Резкий и сильный удар заставил ее отпустить Нила. Он взглянул на кисть. Дарья прокусила ему часть ладони, из которой текла кровь. Глаза женщины сверкали, в любой момент она могла вновь броситься на него.
— С меня хватит, — твердо произнес Нил. — Я ухожу.
Дарья вскочила со стула.
— Я пойду с тобой.
Он надел тропический шлем и, схватив снаряжение для ловли насекомых, молча развернулся на каблуках и одним прыжком перемахнул через три ступени.
— Я иду в джунгли.
— Мне все равно.
Охваченная безумной страстью, Дарья забыла про свой панический страх перед джунглями. Не думала о змеях и диких зверях, не замечала веток, которые хлестали по лицу, ползучих лиан, цепляющихся за ноги. За месяц Нил исходил эту часть леса вдоль и поперек, поэтому знал здесь каждый кустик и говорил себе, что преподаст ей хороший урок: будет знать, как ходить с ним. Быстрыми шагами он шел через подлесок. Дарья спотыкалась, но не отставала от него. Она умоляла пожалеть ее, кляла свою судьбу, рыдала и заламывала руки, вела себя, точно безумная. Нил старался не слушать ее, и, наконец, на маленькой полянке он резко остановился, повернулся и взревел:
— Это надо прекратить! Я сыт по горло. Когда Ангус вернется, я скажу ему, что должен уйти. Завтра же отправлюсь в Куала-Солор, а оттуда — домой.
— Он тебя не отпустит, ты ему нужен. Он считает тебя незаменимым.
— Мне все равно. Я что-нибудь придумаю.
— Что?
— Вам незачем беспокоиться. Правду я Ангусу не скажу. Вы можете разбить ему сердце, если хотите, я же этого не сделаю.
— Ты его боготворишь? Этого зануду-флегматика?
— Да он в сто раз лучше вас.
— Знаешь, будет довольно забавно, если я скажу ему, что не уступила твоим домогательствам, вот ты и уезжаешь.
Нил вздрогнул, заглянул ей в глаза, пытаясь понять, говорит ли она серьезно.
— Глупости. Вы же не думаете, что он вам поверит? Он знает, что такое мне и в голову прийти не могло.
От Дарьи не укрылся испуг Нила, и она продолжала с какой-то инстинктивной жестокостью:
— Ждешь от меня пощады? Ты унизил меня вне всякой меры, втоптал меня в грязь. Клянусь, если даже заикнешься об отъезде, я пойду к Ангусу и скажу, что ты воспользовался его отсутствием, чтобы попытаться взять меня силой.
— Я буду все отрицать. В конце концов, это всего лишь ваше слово против моего.
— Да, но мне поверят. Потому что я приведу доказательства.
— Это вы о чем?
— У меня легко появляются синяки. Я продемонстрирую Ангусу синяк в том месте, где ты меня ударил. И взгляни на свою руку. — Нил опустил глаза. — Откуда взялись следы от зубов?

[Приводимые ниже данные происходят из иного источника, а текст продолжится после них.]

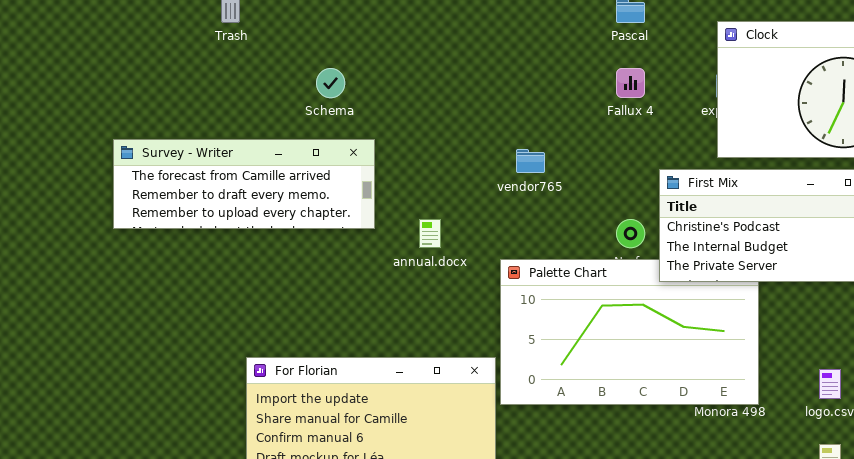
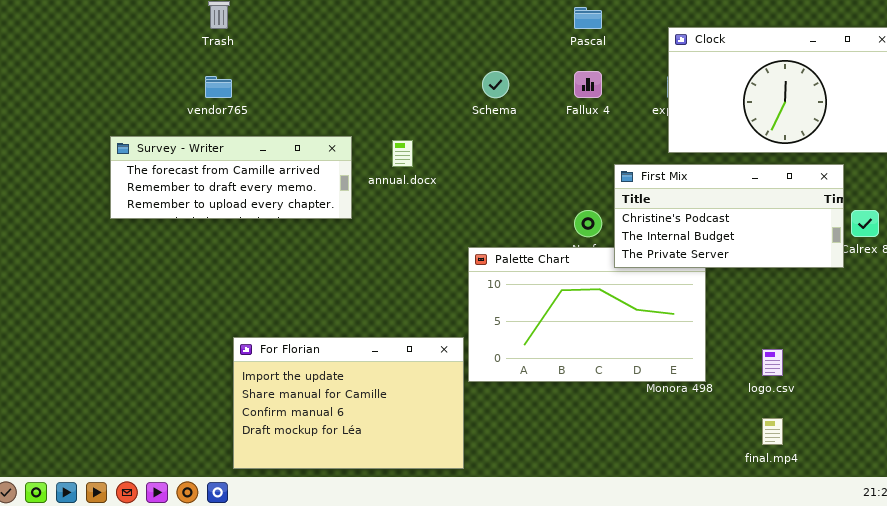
Schema: [316,68,345,98] -> [482,71,509,98], moved
vendor765: [516,149,545,173] -> [205,76,232,98], moved
annual.docx: [419,219,441,248] -> [392,140,413,167], moved

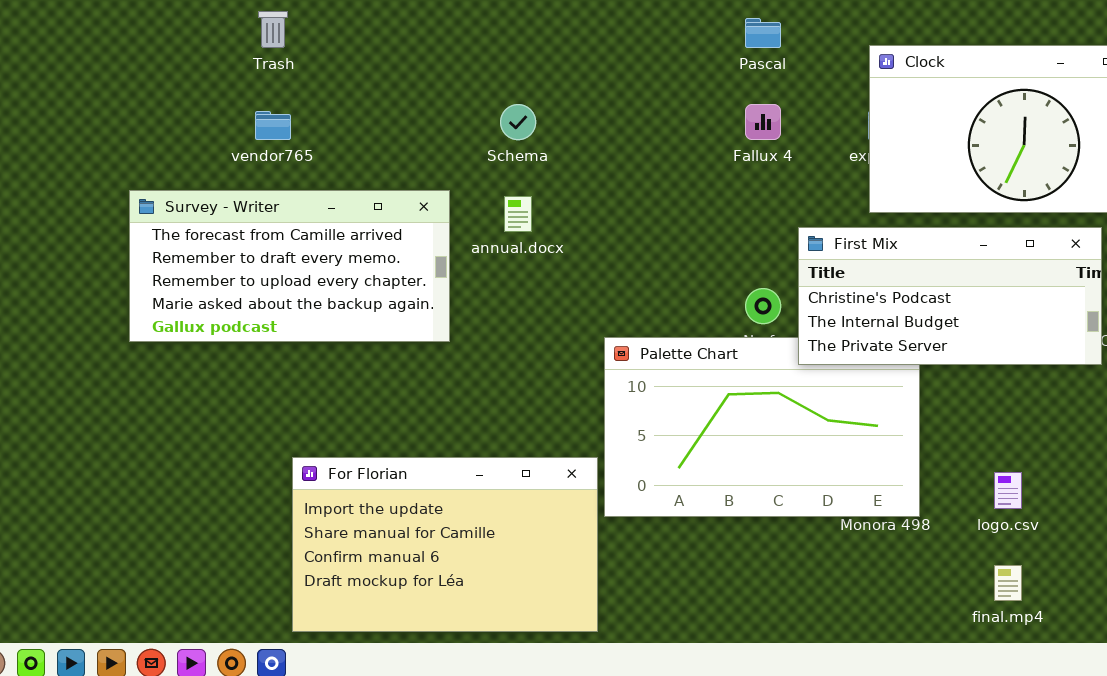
Schema: [482,71,509,98] -> [500,104,536,140], moved
Survey - Writer: [110,136,352,219] -> [129,190,450,342], resized

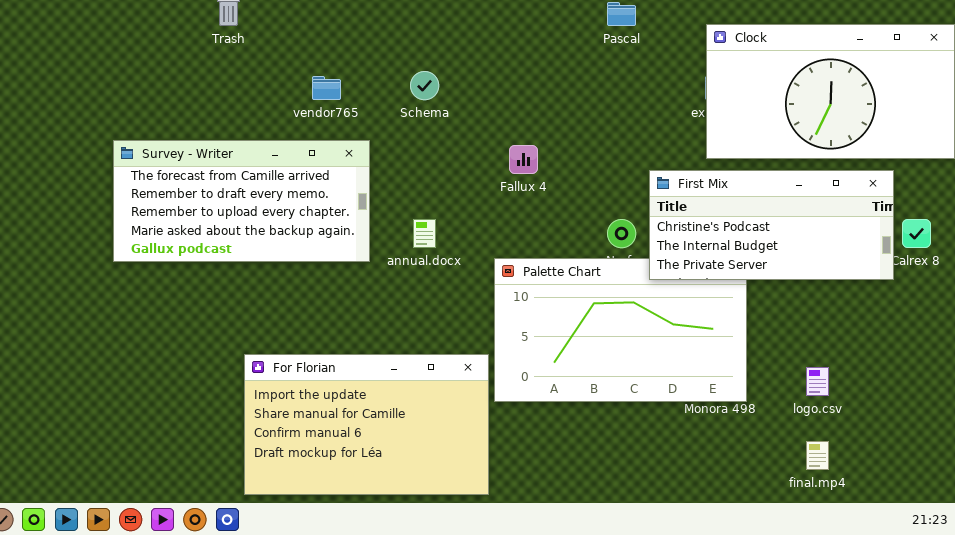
Fallux 4: [745,104,781,140] -> [509,145,538,174], moved
vendor765: [255,111,291,140] -> [312,76,341,100], moved
annual.docx: [504,196,532,232] -> [413,219,436,248], moved

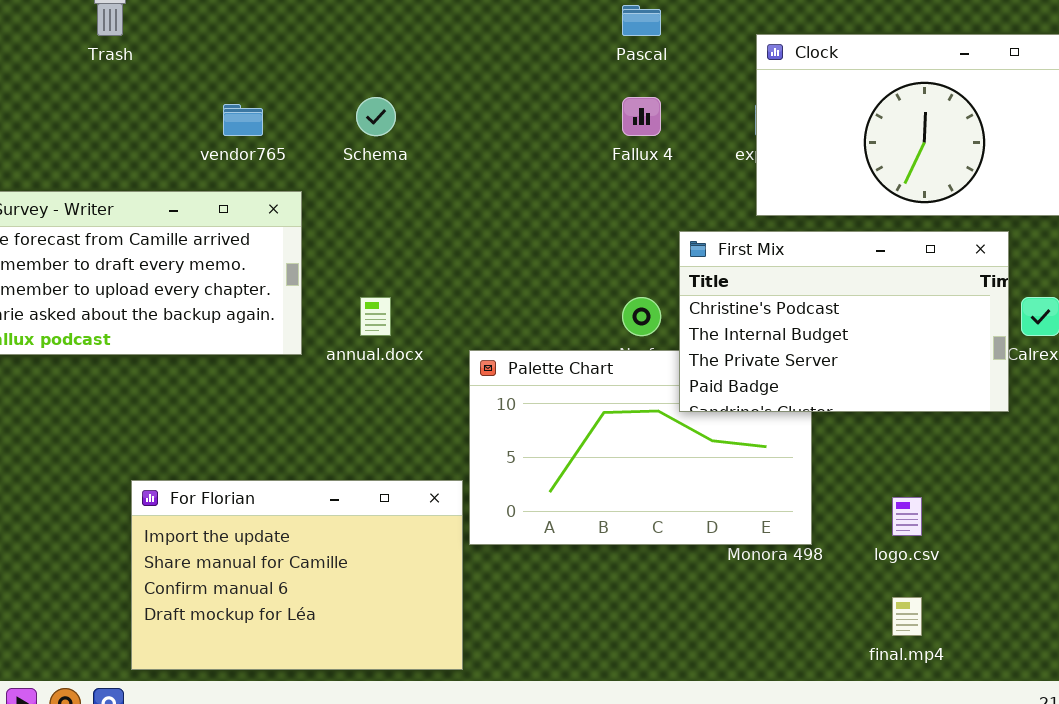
Fallux 4: [509,145,538,174] -> [622,97,661,136], moved
First Mix: [649,170,894,280] -> [679,231,1009,412], resized

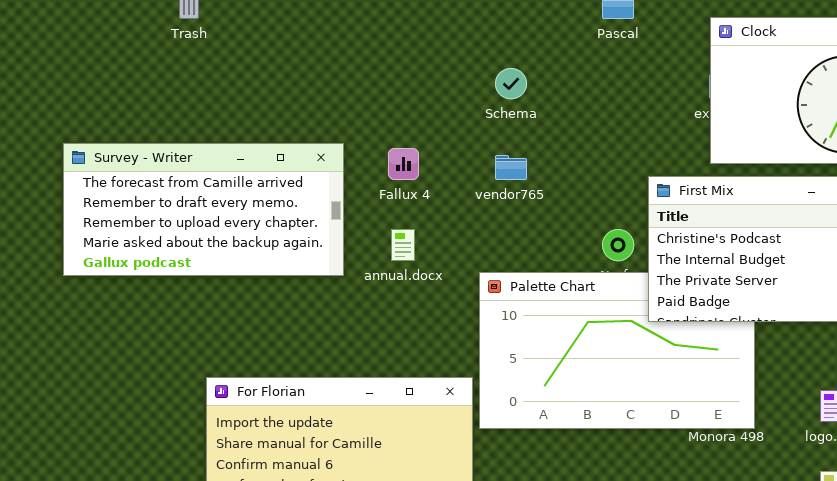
Schema: [356,97,396,136] -> [495,68,527,99], moved
Fallux 4: [622,97,661,136] -> [388,148,419,180], moved
vendor765: [223,104,263,136] -> [495,155,527,180], moved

Нил тупо таращился на нее. Как объяснить этот синяк и следы от зубов? Поверит ли ему Ангус, обожавший Дарью? Конечно же, он возьмет ее сторону. Какой черной неблагодарностью будет все это выглядеть! Манро сочтет его гнусной дрянью, и совершенно справедливо. Мысль о том, что Манро, за которого он с радостью отдал бы жизнь, даже не посмотрит в его сторону, окончательно подкосила Нила. Он почувствовал себя таким несчастным, что слезы, недостойные мужчины, подступили к его глазам. Дарья увидела это и возликовала. Теперь он полностью принадлежал ей. Она смаковала свою победу, в глубине души смеясь над этим кретином, и в тот момент даже не могла сказать, любит она его или презирает.